Tuesday, May 31, 2016

What exactly is meant by sin (paap)?

I was recently sent this quote by Swami Tejomayananda, the  Head of Chinmaya Mission Worldwide, apparently from its news bulletin of March 2016.
"Today there is so much talk of atmosphere pollution, water pollution, air pollution, noise pollution. But very rarely do we speak of mind pollution. External pollution is nothing but the result of polluted mind. So papam is to be understood as what which pollutes the mind and result in suffering."

In this context I would like to share what Sri Koorathazhvan has stated in Varadarajastavam. This appears to be a more appropriate as it also includes the definition of punya.

Swami Koorathazhvan, says, "An act of ours that pleases Lord Varadan results in Pnnya. An act of ours that displeases Lord Varadan results in Papam." Therefore in each of our action, we need to check whether Lord Varadan will be pleased. Obviously, Lord Varadan will not be pleased with acts that cause harm to His property - all things in the world, including every living being.

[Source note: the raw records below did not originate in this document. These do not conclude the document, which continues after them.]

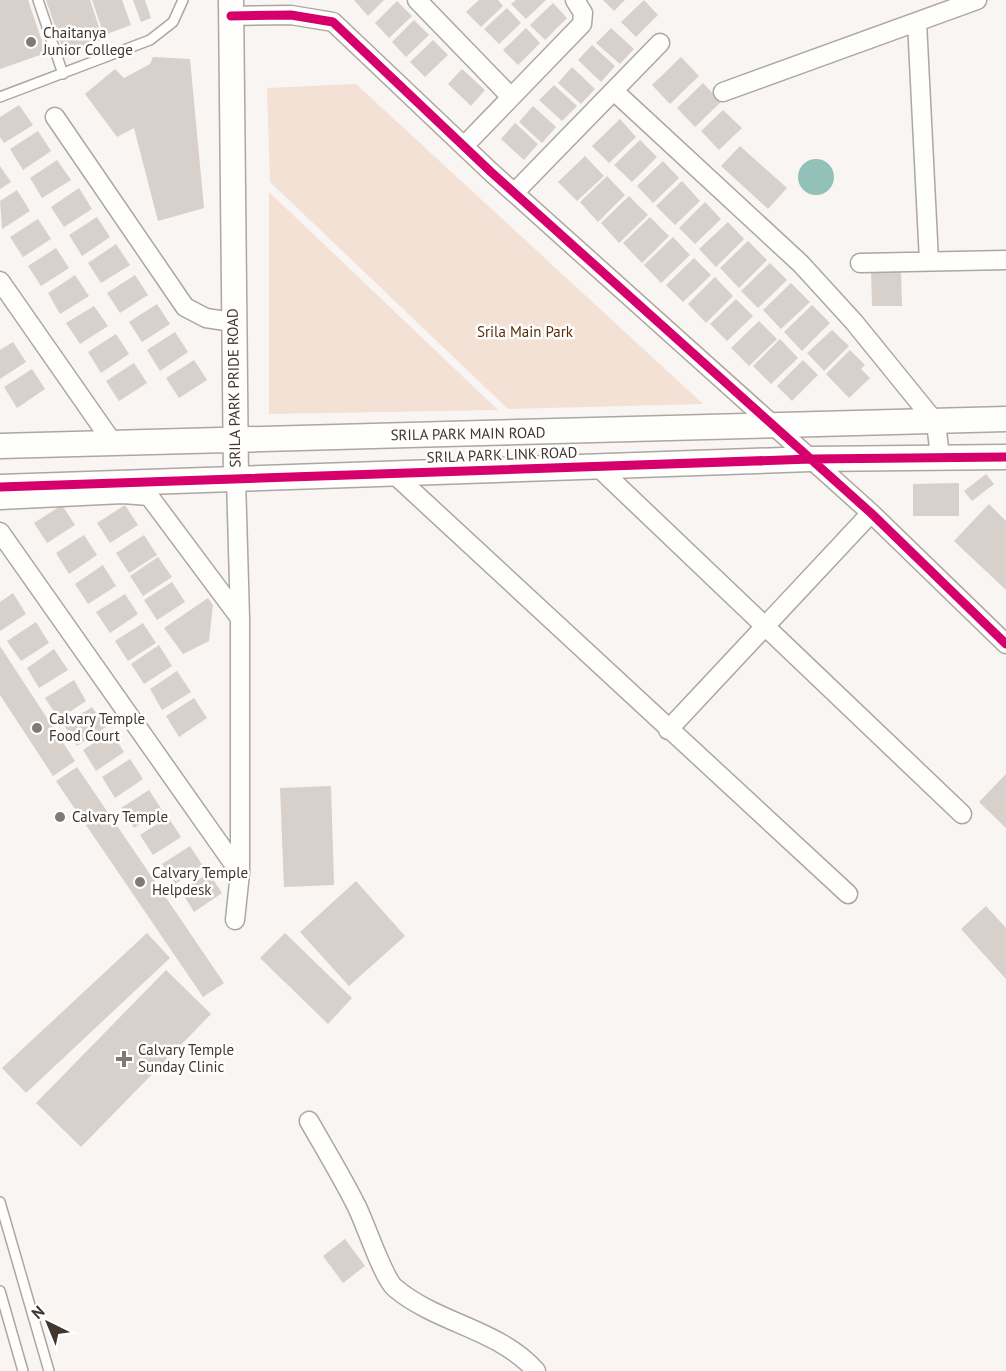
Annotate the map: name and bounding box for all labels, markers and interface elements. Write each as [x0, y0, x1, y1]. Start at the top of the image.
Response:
place label: Chaitanya Junior College [42, 23, 133, 59]
marker: Chaitanya Junior College [24, 35, 38, 49]
street label: SRILA PARK PRIDE ROAD [223, 308, 244, 468]
park label: Srila Main Park [477, 322, 574, 341]
street label: SRILA PARK MAIN ROAD [390, 423, 546, 444]
street label: SRILA PARK LINK ROAD [426, 442, 578, 467]
place label: Calvary Temple Food Court [49, 709, 145, 745]
marker: Calvary Temple Food Court [30, 721, 44, 735]
place label: Calvary Temple [72, 807, 168, 826]
marker: Calvary Temple [53, 810, 67, 824]
place label: Calvary Temple Helpdesk [152, 863, 248, 899]
marker: Calvary Temple Helpdesk [133, 875, 147, 889]
place label: Calvary Temple Sunday Clinic [138, 1040, 234, 1076]
marker: Calvary Temple Sunday Clinic [115, 1050, 133, 1068]
north arrow [18, 1293, 78, 1353]
text: N [27, 1301, 48, 1323]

Eloborating this further, poorvacharyas have come to an understanding that acts based on Dharma shastras only please Lord Varadan. That is because, in the Bhagavad Gita, the Lord says, "shrutis smritir mamaiva agnja" i.e "That which is stated in the Shrutis and Smritis is my commandment."
Based on this pramanam, one may come to the conclusion that following the Do's and refraining from the Don't's as stated in the Vedas, and Smriti's such as Manu Smriti et al. should be one's way of life.
The dictum of the Shruti and Smriti are very complex for the modern mind which tries to interpret them liberally. That is why our ancestors have tried to understand, codify, and created a way of life that includes the dictum of the Shrutis and Smritis. For further clarification one need to consult appropriate elders in the family. In addition, certain external practices have been put in place that cleanse the mind off the mind pollution, resulting in positive thinking, and therefore good conduct. Achamanam, for example, is deha, manas, and atma shuddi. One has to do achamanam several times a day - after ablution, after wearing clothes, after eating, etc. And, washing of hands, feet and mouth is described as a pre-requisite to performing achamanam. We have forgotten a lot of these practices that were mandated by our ancestors - because of what we call "progress"? Really?